▶ Exercise prompt:
Answer these questions using the text on pediatric donation that follows:
1. Which two organizations drew up the consensus document?
2. From which royal decree did DCD evolve?
3. What other name does the text give for limitation of therapeutic effort (LTE)?

[Excerpt to read Boundary: Start]

Recently, an article entitled “National Recommendations on Pediatric Donation” was published in Spanish journal Anales de Pediatría – Annals of Pediatrics – ( read HERE)
The article is a summary of a consensus document drawn up by the Spanish National Transplant Organization (NTO) and the Spanish Pediatric Association (AEP in Spanish), and aims to facilitate organ and tissue donation processes in children and neonates. The paper analyzes the ethical foundations of these techniques in children, especially controlled organ donation after circulatory death (DCD). Other aspects are also discussed, such as the principles of clinical evaluation of potential donors, diagnostic criteria for brain death and criteria for cardiac and respiratory arrest.
DCD evolved from Royal Decree 1723/2012, opening the possibility of donation not only in accordance with criteria for brain death, but also in accordance with criteria based on the cessation of cardiorespiratory signs.
From that point on, a series of bioethical considerations arose when considering as potential donors those patients to whom limitation of therapeutic effort (LTE) — also called limitation or withdrawal of life-sustaining treatment (LST) — was to be applied.

[Excerpt to read Boundary: End]
[Dataset entries Boundary: Start]

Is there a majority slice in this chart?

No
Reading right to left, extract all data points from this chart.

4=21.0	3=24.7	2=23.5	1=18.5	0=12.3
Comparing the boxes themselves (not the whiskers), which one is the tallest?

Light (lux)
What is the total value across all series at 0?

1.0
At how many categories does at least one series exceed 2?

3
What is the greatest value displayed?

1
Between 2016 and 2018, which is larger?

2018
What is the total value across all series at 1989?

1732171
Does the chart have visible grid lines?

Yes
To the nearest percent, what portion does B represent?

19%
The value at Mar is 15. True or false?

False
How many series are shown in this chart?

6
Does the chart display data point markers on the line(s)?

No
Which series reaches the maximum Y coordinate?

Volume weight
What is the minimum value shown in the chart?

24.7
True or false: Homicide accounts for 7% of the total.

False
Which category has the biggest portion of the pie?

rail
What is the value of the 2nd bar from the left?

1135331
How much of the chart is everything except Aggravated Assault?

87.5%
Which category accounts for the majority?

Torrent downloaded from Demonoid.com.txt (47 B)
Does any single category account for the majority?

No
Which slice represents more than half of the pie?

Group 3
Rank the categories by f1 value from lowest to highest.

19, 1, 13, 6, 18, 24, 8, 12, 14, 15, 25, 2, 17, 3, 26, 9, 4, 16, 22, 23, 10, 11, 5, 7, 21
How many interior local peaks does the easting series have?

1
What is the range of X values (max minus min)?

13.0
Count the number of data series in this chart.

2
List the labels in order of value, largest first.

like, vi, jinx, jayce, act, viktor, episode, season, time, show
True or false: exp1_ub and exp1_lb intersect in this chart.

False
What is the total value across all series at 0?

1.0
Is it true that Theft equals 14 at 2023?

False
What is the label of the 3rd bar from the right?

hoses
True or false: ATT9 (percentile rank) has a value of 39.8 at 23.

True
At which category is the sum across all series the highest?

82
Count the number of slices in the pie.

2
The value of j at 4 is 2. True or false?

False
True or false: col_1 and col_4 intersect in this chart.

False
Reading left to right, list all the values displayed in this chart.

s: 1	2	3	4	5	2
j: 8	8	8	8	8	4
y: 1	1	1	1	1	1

[Dataset entries Boundary: End]

▶ Solution to the problem:
1. The Spanish National Transplant Organization (NTO) and the Spanish Pediatric Association (AEP)
2. Royal Decree 1723/2012
3. Limitation or withdrawal of life-sustaining treatment (LST)